**Records shown:**
******************************

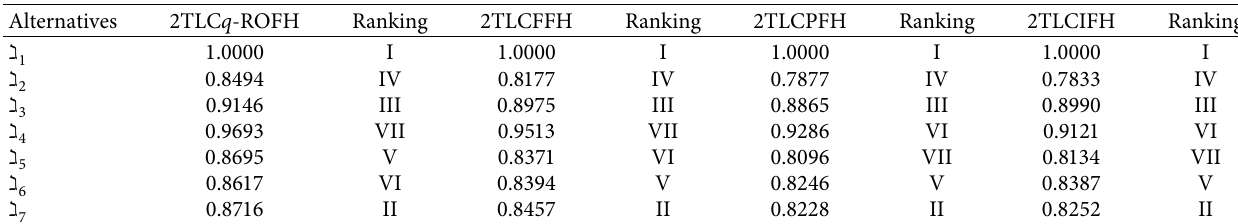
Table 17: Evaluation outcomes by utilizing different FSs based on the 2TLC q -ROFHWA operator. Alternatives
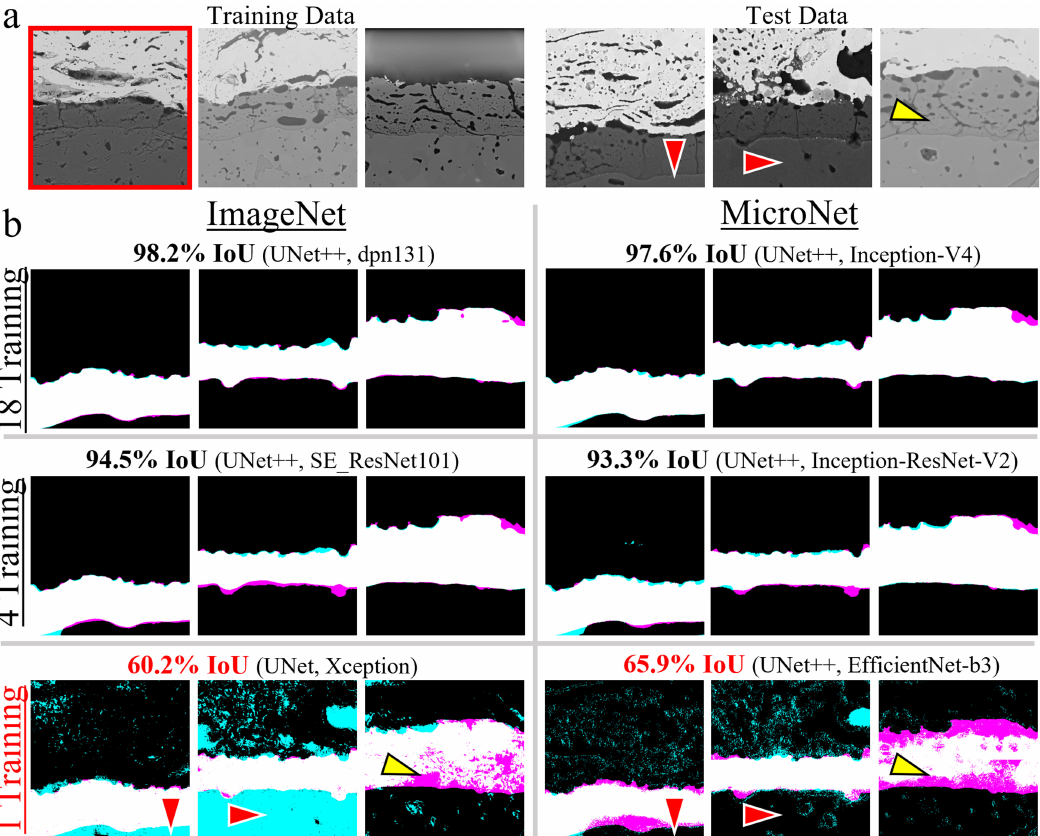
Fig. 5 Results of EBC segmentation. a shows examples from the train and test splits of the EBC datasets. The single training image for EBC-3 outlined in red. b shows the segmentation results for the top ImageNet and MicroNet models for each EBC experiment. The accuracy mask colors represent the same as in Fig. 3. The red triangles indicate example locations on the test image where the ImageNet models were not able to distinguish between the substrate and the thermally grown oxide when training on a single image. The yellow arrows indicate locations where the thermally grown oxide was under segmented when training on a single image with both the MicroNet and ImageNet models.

******************************

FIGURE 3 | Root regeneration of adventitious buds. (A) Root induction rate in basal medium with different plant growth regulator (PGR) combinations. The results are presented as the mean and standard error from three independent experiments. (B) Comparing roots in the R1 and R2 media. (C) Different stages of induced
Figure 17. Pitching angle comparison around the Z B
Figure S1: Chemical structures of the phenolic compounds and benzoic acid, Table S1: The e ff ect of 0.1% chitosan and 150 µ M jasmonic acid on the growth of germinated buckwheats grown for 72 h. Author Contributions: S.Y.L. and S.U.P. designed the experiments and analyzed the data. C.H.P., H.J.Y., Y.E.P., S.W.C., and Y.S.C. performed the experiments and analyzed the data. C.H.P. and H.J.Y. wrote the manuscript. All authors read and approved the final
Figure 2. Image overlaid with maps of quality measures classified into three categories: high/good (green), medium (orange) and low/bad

******************************

Which lines of the data above contain "Table"? Copy each one.

**Response area:**
Table 17: Evaluation outcomes by utilizing different FSs based on the 2TLC q -ROFHWA operator. Alternatives
Figure S1: Chemical structures of the phenolic compounds and benzoic acid, Table S1: The e ff ect of 0.1% chitosan and 150 µ M jasmonic acid on the growth of germinated buckwheats grown for 72 h. Author Contributions: S.Y.L. and S.U.P. designed the experiments and analyzed the data. C.H.P., H.J.Y., Y.E.P., S.W.C., and Y.S.C. performed the experiments and analyzed the data. C.H.P. and H.J.Y. wrote the manuscript. All authors read and approved the final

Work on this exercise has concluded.